Viral TikTok shows an orangutan sporting sunglasses after a tourist dropped them in its zoo enclosure
A TikTok video with 28 million views shows an orangutan examining sunglasses dropped in its habitat.
TikToker @minorcrimes posted the video, which they said was taken at a zoo in Indonesia.
Great apes like orangutans are closely related to humans, which could explain their behavior.
TikTok users have been captivated by a video that shows an orangutan seemingly modeling a pair of sunglasses after a visitor said they accidentally dropped the glasses in the primate's enclosure at a zoo in Indonesia.

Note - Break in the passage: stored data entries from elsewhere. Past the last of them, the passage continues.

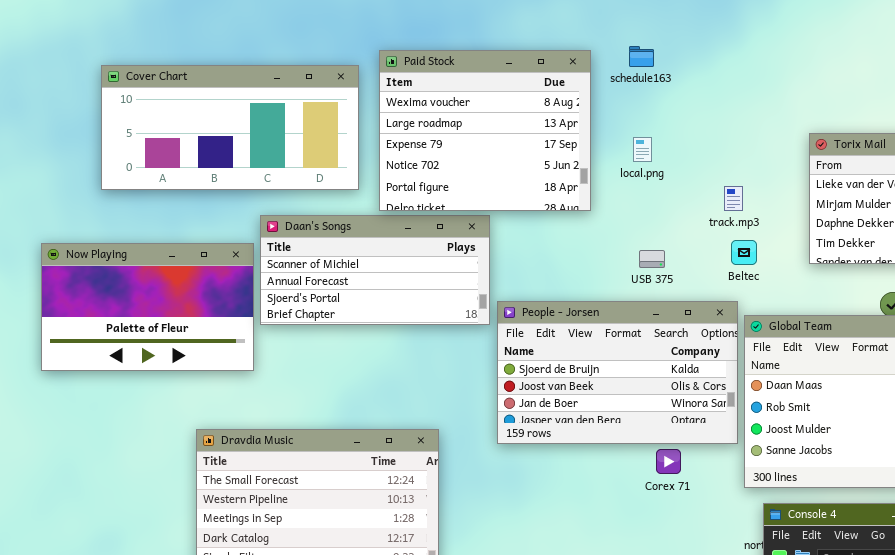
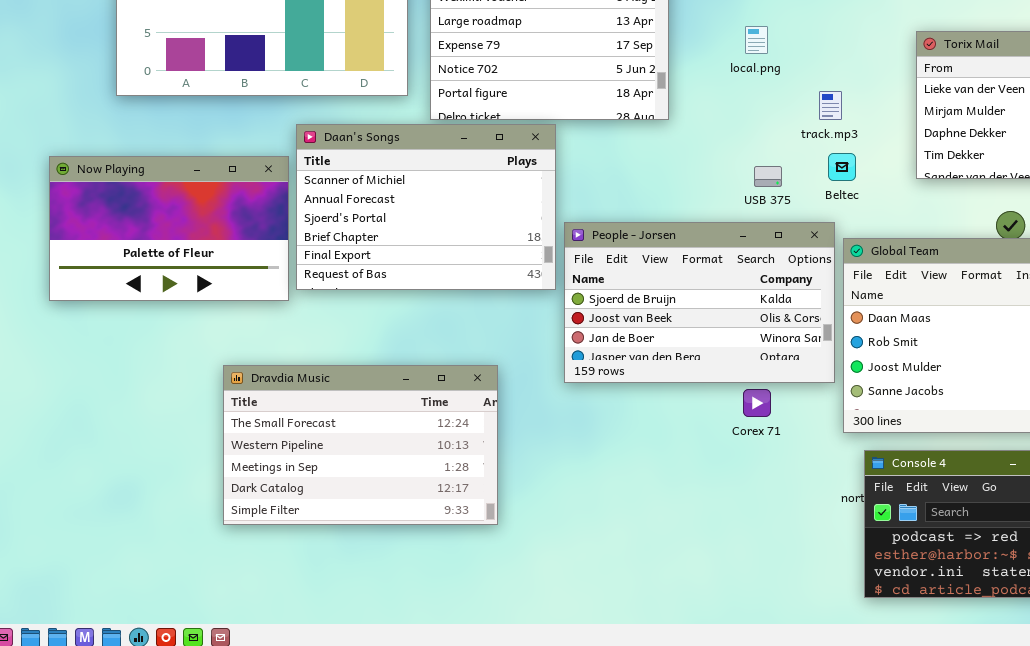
local.png: [633,137,652,162] -> [745,26,768,54], moved
Daan's Songs: [260,215,490,325] -> [296,124,556,290], resized
USB 375: [639,250,665,268] -> [754,166,782,187], moved

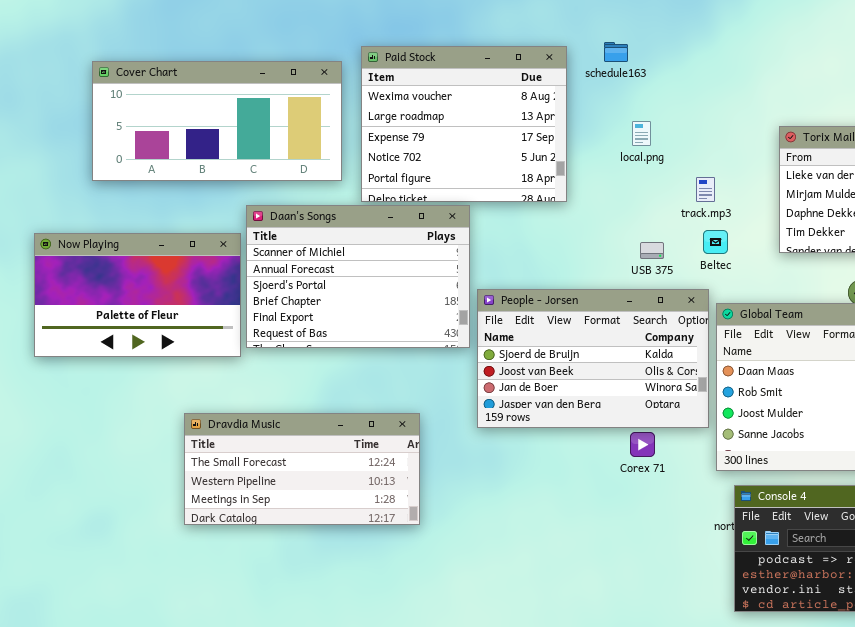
Dravdia Music: [223,365,498,525] -> [184,413,420,525], resized

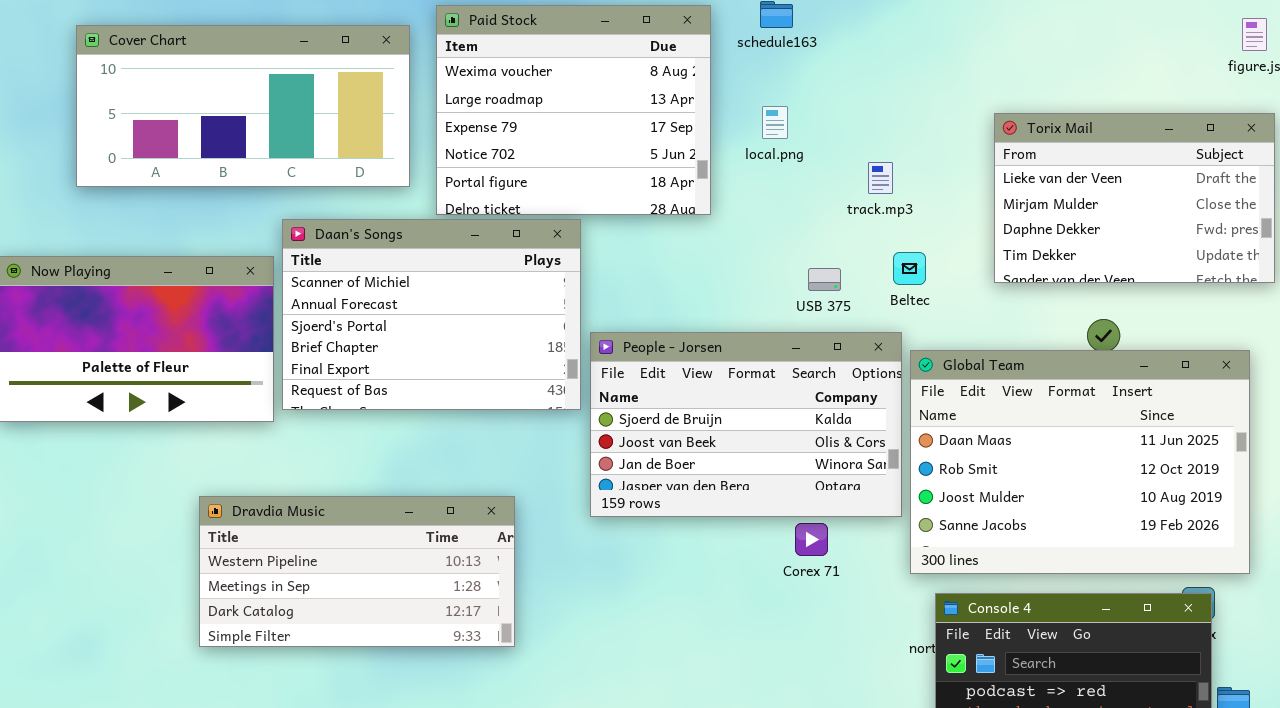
local.png: [632,121,651,146] -> [762,106,788,139], moved
track.mp3: [696,177,715,202] -> [868,162,893,194], moved
Dravdia Music: [184,413,420,525] -> [199,496,515,647], scrolled down 1 row

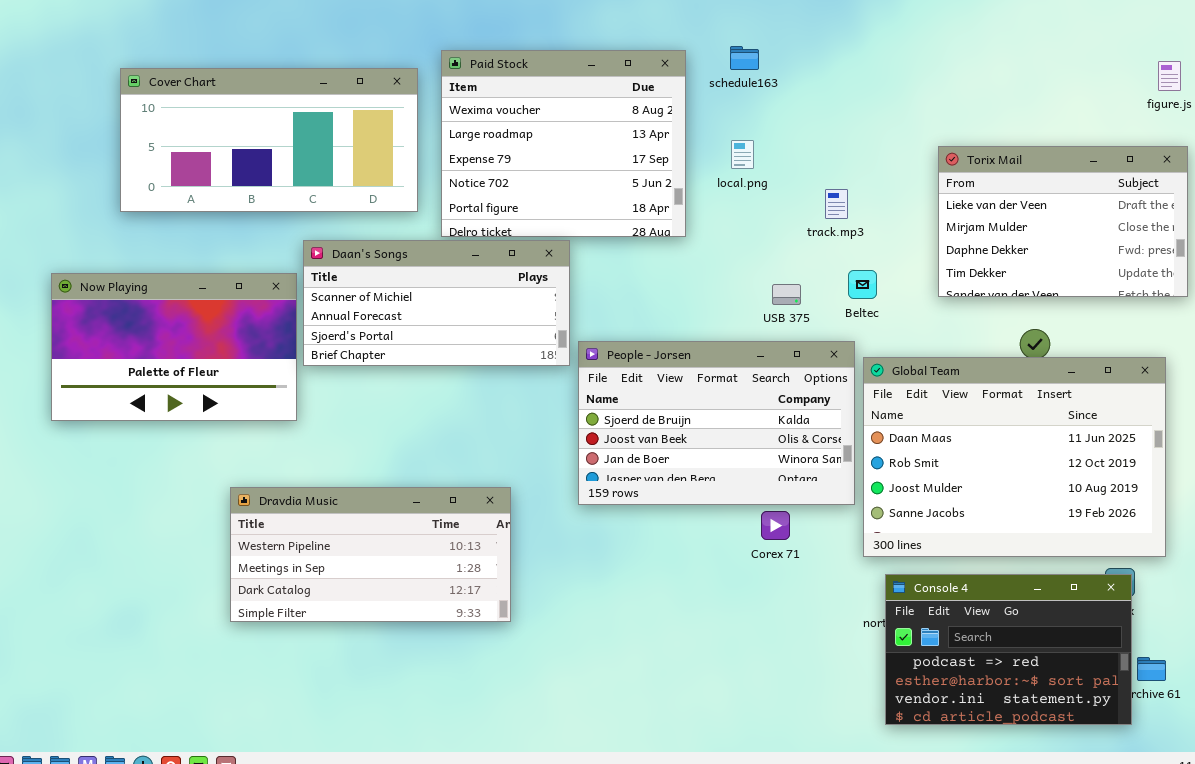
Daan's Songs: [282,219,581,410] -> [303,240,570,366], resized

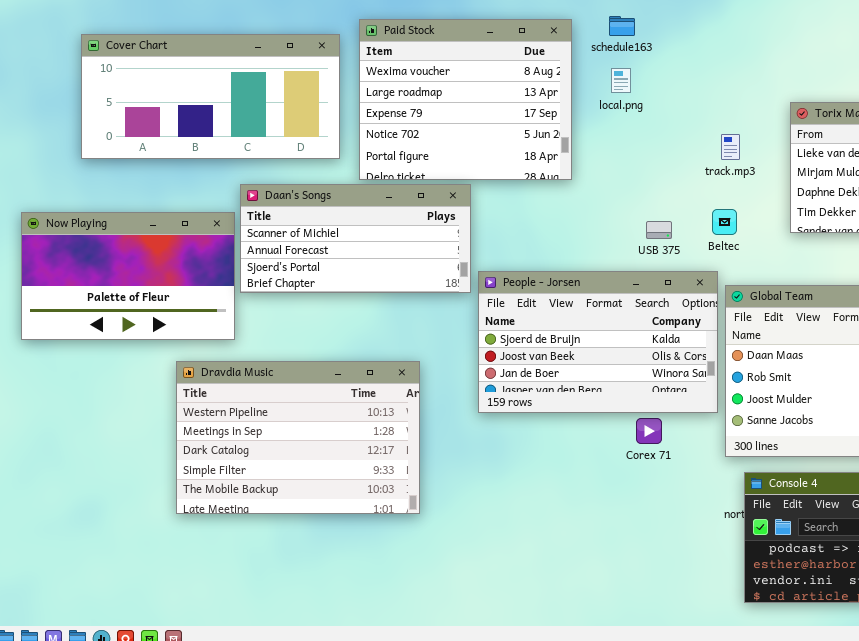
local.png: [731,140,754,169] -> [611,68,631,93], moved
track.mp3: [825,189,848,219] -> [721,134,740,160], moved
Dravdia Music: [230,487,511,622] -> [176,361,420,514], resized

TikTok user Lola Testu, who goes by @minorcrimes on the app, posted the video on Sunday and captioned it: "so I'm down a pair of sunglasses but up a very good story." The video has racked up 28.3 million views and 7.3 million likes at the time of writing.
The opening shot shows an orangutan holding a baby orangutan and knuckle-walking toward a pair of sunglasses. As the primate picks up the unfamiliar object in its enclosure, Testu, presumably, can be heard saying: "Oh no, don't eat it."
@minorcrimes So I’m down a pair of sunglasses but up a very good story ##monke
♬ original sound - Lola Testu
But the animal doesn't hesitate. Instead of eating or breaking the sunglasses, the orangutan puts them on - just like a human would.
Later in the TikTok video, the orangutan appeared to relocate to another part of the enclosure and was shown wearing the glasses upside down. The TikTok made its rounds on Twitter, and users seemed to love the moment the orangutan sported the shades.
-Washington Post TikTok Guy 🥉 (@davejorgenson) August 2, 2021
The orangutan's baby is then spotted reaching up to try and grab the glasses, but the parent animal pushes the baby's hand away. The video ends when the orangutan throws the sunglasses back toward the zoo's visitors, and a zookeeper rewards the primate by tossing it a snack of some leaves.
On TikTok and Twitter, people who commented on the video seemed most fascinated by how the orangutan appeared to know how to wear the pair of sunglasses.
According to the World Wildlife Fund, orangutans share 96.4% of human genes. Orangutans, which are great apes, have imitated human behavior in the past. For example, an orangutan named Rocky was the first to mimic human speech in 2016, BBC Earth reported at the time.
The World Wildlife Fund says that orangutans are critically endangered.
Lola Testu did not immediately respond to Insider's request for comment.